The maximum diameter derived from CT-based delineation was overestimated compared to pathology, especially at large tumour diameters. PET-based tumour delineation methods provided maximum diameter sizes in closer agreement with pathology. The PET-based 50%, adaptive 41% threshold-based and contrast-oriented (Schaefer) methods seem to be best suited for assessing tumour sizes (of the metabolically most active part) of primary lung tumours, as it provides the best correspondence with pathology data. However, these methods could show a potential difficulty when located close to high uptake regions.
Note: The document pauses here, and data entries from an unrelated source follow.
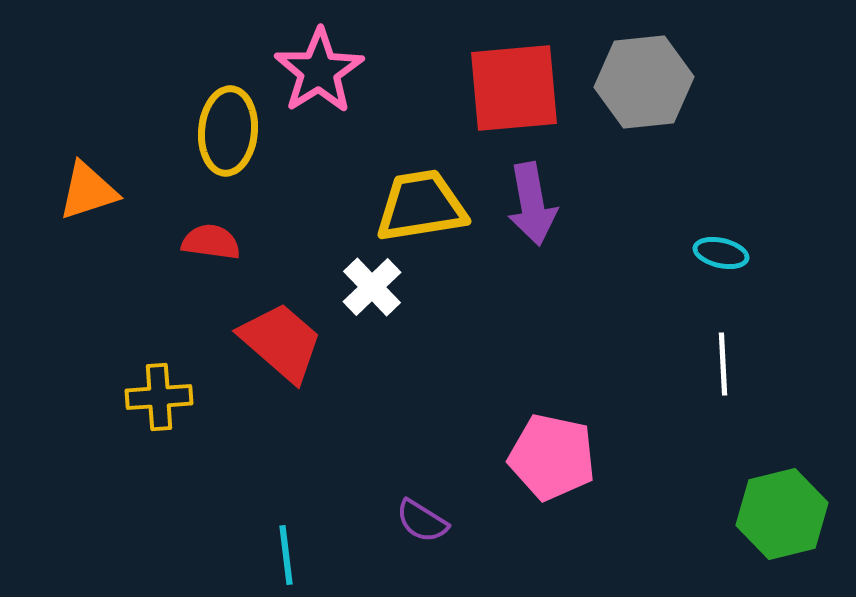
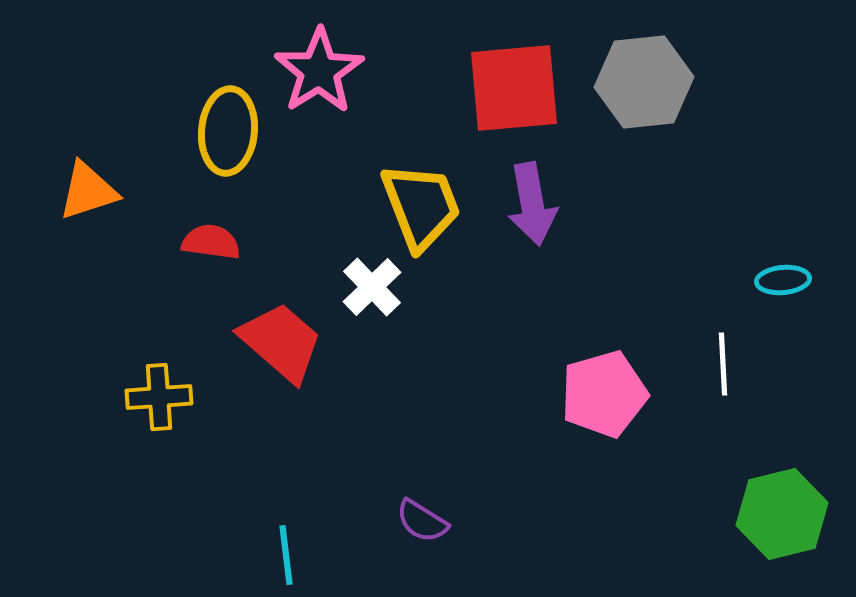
yellow trapezoid: rotated 78 degrees clockwise
cyan ellipse: moved 62 px right, 27 px down; rotated 18 degrees counterclockwise
pink pentagon: moved 52 px right, 63 px up; rotated 28 degrees counterclockwise
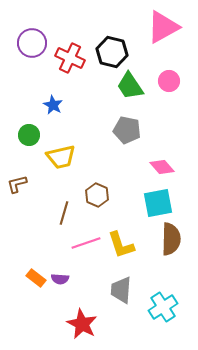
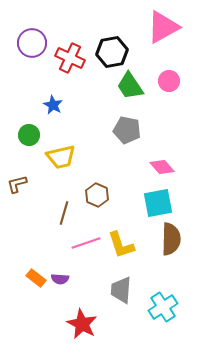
black hexagon: rotated 24 degrees counterclockwise
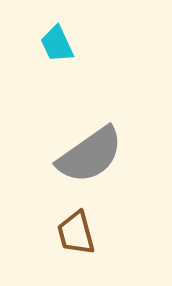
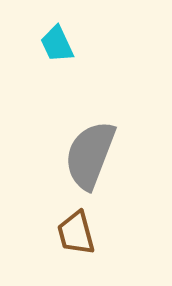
gray semicircle: rotated 146 degrees clockwise
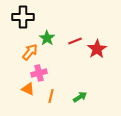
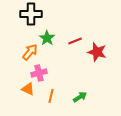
black cross: moved 8 px right, 3 px up
red star: moved 3 px down; rotated 24 degrees counterclockwise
Despite only a non-significant small underestimation compared to pathology data, PET-based adaptive 50%, relative threshold level and gradient-based methods could distinguish between the tumour and these adjacent high uptake normal tissues, and are therefore recommended for radiotherapy purposes. An adaptive 70% threshold-based method may be best suited for response monitoring, as it provides the best precision and best correlation with pathology derived size without suffering from outliers.